He calls it the “gear year” – when things start cranking up and panic subsides. It won’t be explosive growth, he said. But, he is forecasting 3 percent growth in the coming year.

Already, the stock market is posting its highest return now than in any other recovery since 1945, he said. In the past year, new jobs have been added at a faster rate than the previous two years. Unemployment has gone from 9.1 percent to 8.1 percent and he is forecasting a drop in unemployment to 7.7 by year’s end.

“Consumer confidence is at a four-year high now,” he said.

Much of the  “crisis” stories are pounding away at the fact that this is a presidential election year and the future is uncertain and the looming expiration of the so-called Bush tax cuts, he said. He waves it off.  He points to the jump in housing and auto sales and the improving job market. State revenue is up; household net worth is up; debt is down; lending is up – all huge changes from one year ago, he said. And, all of it tracking the same as it has in past economic recoveries.

“This is the brass ring of elections,” he said. “Whoever wins will be a hero. The next four years will be so much better than the last four years.”

The good news in the local economy that mirrors national trends:  more spending on new cars and houses. People in Colorado Springs bought more cars, electronics, furniture and clothing in 2011, which helped increase retail sales by 8.5 percent, or $1 billion, to $13.8 billion.

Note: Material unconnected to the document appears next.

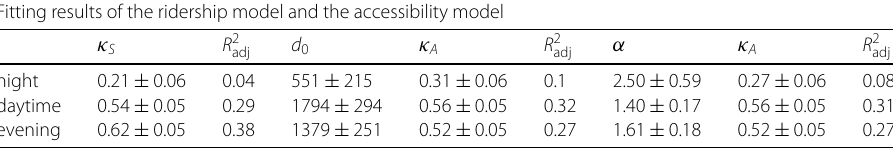
Table 1 Fitting results in the ridership model and the accessibility model, given by Eqs. (6) and (7), values of the ridership model are presented in the first and second columns, respectively. κ S and R 2 adj respectively. The third and fourth columns present the obtained values of κ A and d 0 of exponential are shown in the fifth column. accessibility, respectively, while the corresponding values of R 2 adj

And, by year’s end, single family permits are expected to be up 47 percent over 2011. In the first eight months of this year, there have been more housing permits issued than all of last year. The reasons vary from pent-up demand to the historically low interest rates of 3.5 percent. And apartment buildings are having their strongest year since 2002 and expected to end the year at 750 units.

Fred Crowley

However, Colorado Springs’ unemployment is higher than the country and the state. And while manufacturing jobs have grown in the state, they have declined in El Paso County, said Fred Crowley, senior economist with the Southern Colorado Economic Forum.

The county showed meager job growth, declining wages and loss of primary jobs. And the county – home to four military installations – faces possible cuts in military expenditures that could bear down on the local economy through the Budget Control Act of 2011.

Employment in 2011 was 272,828 – only 266 more than employment in 2010. And as of July, employment fell to 266,729.

“That’s terrible – there is no other way to describe that,” Crowley said.

Per capita income saw a slight increase of 1.2 percent. But, real wages in 2011 went down nearly $850 from the previous year. And, the average wage in El Paso County is 11 percent below the state average of $49,088.

There is a continuing decline in primary jobs—jobs that contribute to production of goods sold outside of the county. In 2001, primary jobs represented about 29 percent of all jobs and 39 percent of all wages. By 2011, primary jobs provided 25 percent of all jobs and 40 percent of wages.

In the next 10 years, El Paso County is projected to add 10,000 new jobs. At the same time the population is expected to increase by 125,000. Job growth is not keeping up, Crowley said.